Di edisi khusus ini, saya akan menulis tentang kolaborasi 4 mahasiswa PhD mewujudkan satu tujuan bersama yaitu makanan berbuka puasa. Kami memiliki collective vision yang seragam meskipun tetap saja kontribusinya berbeda. Ada 2 laki-laki dan 2 wanita. Tentu sangat mudah ditebak siapa yang paling berperan di dalam proyek racikan makanan ini. Tentu mereka yang berkerudung. Saya memanggilnya Teh Ira dan Mbak Dian. Kata ‘Teh’ yang disematkan pada seseorang sudah menunjukkan darimana berasal, daratan sunda, tepatnya Bandung. Sedangkan kata ‘mbak’ itu identik banget dengan jawa. Dan memang, Mbak Dian ini dari pulau Jawa yaitu Surabaya. Mengenai olahan makanan, tentu yang sudah banyak makan asam dan garam menjadi the leader. Kebetulan juga berasal dari kota yang memiliki ragam kuliner banyak, Bandung.

Dibawah komandonya, kami berbagi tugas. Mbak Dian merebus mie dan daging ayam. Teh Ira meracik bumbu. Sedangkan mas Dannis yang juga mendadak koki harus memegang panci penggorengan. Bagaimana dengan saya? Saya sendiri hanya meneruskan tradisi nenek moyang, homo sapiens, menumbuk beberapa rempah menjadi bumbu yang entah tidak tau kegunaannya. Tumbuk saja di cobek batu ukuran tidak terlalu besar. Komando tetap dari mereka sang inisiator, stakeholder kunci, Teh Ira.

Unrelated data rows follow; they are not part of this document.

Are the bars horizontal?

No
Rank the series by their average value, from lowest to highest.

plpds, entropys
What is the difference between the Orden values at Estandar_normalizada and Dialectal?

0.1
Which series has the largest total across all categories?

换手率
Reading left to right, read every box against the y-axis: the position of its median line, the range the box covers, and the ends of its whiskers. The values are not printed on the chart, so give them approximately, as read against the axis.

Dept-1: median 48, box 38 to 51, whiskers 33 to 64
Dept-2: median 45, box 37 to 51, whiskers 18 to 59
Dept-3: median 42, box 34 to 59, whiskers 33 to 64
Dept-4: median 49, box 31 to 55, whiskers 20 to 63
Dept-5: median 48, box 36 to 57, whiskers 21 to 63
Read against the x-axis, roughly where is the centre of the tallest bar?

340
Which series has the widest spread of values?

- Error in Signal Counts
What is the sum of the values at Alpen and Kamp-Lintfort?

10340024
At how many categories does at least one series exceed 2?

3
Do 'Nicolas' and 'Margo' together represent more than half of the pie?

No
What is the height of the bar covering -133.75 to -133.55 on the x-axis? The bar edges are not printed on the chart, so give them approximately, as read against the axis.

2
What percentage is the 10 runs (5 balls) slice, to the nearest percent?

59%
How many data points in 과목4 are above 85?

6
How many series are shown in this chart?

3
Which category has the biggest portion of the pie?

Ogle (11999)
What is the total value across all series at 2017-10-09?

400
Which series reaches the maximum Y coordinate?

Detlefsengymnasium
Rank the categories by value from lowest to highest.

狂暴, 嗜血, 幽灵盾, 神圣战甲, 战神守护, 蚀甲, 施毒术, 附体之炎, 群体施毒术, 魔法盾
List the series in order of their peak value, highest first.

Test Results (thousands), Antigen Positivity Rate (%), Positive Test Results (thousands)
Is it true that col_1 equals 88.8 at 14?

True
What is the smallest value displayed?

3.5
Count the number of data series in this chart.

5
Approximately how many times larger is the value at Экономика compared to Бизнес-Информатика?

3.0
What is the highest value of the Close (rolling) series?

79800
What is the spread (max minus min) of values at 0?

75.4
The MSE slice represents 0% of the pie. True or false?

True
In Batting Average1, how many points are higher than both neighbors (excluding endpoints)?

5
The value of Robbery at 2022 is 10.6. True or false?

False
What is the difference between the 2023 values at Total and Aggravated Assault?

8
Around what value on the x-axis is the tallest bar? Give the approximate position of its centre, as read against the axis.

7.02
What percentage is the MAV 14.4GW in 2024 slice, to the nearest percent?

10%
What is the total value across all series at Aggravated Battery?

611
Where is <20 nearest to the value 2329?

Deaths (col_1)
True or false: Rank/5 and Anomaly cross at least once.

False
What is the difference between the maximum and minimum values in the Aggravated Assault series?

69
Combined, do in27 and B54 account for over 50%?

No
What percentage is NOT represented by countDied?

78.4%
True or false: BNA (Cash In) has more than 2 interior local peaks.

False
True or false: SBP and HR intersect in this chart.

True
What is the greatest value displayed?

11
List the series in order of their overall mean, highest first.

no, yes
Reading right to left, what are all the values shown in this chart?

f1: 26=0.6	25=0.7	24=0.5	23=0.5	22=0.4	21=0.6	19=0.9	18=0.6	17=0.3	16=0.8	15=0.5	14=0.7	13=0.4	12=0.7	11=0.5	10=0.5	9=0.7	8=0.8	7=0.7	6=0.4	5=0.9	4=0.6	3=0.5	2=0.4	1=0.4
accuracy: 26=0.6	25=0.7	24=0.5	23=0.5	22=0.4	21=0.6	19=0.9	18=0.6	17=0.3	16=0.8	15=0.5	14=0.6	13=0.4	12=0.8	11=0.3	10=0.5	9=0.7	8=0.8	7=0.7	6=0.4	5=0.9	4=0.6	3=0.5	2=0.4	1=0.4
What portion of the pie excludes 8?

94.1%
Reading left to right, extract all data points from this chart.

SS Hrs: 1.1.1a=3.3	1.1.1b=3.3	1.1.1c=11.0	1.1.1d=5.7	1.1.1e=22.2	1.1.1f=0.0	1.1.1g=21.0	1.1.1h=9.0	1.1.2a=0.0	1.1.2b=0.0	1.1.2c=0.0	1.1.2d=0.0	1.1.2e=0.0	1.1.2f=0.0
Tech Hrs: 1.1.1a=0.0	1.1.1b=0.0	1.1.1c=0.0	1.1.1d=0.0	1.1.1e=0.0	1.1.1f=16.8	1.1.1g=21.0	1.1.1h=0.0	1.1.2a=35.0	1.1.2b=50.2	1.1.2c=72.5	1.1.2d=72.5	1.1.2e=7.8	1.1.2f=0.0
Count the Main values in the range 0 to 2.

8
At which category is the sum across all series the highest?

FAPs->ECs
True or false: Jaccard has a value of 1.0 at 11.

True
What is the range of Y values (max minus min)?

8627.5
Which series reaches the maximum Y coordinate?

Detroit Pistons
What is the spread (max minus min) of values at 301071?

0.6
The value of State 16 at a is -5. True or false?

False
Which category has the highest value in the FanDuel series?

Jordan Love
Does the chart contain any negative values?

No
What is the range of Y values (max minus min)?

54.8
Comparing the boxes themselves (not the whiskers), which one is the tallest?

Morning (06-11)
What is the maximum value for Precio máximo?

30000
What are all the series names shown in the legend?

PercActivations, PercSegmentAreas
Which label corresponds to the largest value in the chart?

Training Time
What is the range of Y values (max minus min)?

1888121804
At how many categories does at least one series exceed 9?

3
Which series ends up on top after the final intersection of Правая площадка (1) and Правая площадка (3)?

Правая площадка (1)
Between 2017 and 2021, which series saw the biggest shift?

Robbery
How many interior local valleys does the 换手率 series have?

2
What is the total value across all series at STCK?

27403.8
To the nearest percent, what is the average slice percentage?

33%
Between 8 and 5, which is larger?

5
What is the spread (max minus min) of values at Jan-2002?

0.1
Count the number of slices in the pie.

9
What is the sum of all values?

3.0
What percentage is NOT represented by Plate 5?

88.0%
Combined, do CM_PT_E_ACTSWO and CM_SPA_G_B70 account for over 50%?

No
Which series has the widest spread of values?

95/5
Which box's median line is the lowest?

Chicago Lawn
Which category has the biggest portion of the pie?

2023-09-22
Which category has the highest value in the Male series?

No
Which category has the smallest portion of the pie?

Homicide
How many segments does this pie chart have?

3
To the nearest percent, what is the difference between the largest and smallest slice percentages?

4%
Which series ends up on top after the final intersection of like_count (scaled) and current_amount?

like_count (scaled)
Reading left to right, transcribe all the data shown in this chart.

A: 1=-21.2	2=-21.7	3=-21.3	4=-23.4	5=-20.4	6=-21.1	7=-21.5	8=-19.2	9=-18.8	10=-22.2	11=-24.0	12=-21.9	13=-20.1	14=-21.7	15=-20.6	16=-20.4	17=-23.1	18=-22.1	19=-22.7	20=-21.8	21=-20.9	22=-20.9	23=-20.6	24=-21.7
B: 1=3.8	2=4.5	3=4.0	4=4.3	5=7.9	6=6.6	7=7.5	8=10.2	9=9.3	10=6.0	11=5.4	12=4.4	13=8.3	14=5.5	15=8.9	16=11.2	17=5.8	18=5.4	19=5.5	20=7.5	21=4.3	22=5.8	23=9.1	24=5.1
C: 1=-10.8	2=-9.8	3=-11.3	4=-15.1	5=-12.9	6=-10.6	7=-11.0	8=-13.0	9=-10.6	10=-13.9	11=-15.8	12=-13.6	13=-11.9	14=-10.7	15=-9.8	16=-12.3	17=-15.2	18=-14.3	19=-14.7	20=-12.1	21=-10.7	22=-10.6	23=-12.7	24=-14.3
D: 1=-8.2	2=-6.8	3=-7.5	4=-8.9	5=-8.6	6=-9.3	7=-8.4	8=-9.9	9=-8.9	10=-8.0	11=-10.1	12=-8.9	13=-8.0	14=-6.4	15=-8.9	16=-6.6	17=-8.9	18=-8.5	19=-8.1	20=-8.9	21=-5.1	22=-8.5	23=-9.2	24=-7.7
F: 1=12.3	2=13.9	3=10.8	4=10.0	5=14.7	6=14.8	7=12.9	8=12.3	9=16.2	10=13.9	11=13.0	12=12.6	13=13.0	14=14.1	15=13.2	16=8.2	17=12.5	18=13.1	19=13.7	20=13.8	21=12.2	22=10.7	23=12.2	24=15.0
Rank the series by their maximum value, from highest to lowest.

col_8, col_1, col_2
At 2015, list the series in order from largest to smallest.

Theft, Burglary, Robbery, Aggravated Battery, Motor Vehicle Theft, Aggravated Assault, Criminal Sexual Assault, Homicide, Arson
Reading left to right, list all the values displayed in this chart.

Mungkin saja 1,5 – 2 jam kami berkutat dengan senjata tajam dan benda berbahaya lainnya di dapur. Makananpun siap tersaji, mie ayam jamur Nijmegen hasil kolaborasi. Citarasanya tidak jauh berbeda dengan yang ada di negeri pertiwi. Plusnya adalah porsinya berlebih, sampai dibungkus dan di bawa pulang untuk sahur. Minusnya paling rada manis dan kurang sambal. Memang cabai di sini adalah makanan sultan, mahal. Sedikit berhemat, kami menggunakan sedikit cabai saja. Kekurangan lainnya adalah saya lupa foto makanannya.

Tepat pukul 21.12, magrib tanpa kumandang adzan menunjukkan waktu berbuka puasa. Sangat berbeda dengan di dataran katulistiwa, magrib di sini adalah waktu isya di Indonesia. Kurang lebih 17 jam menjalankan kewajiban agama.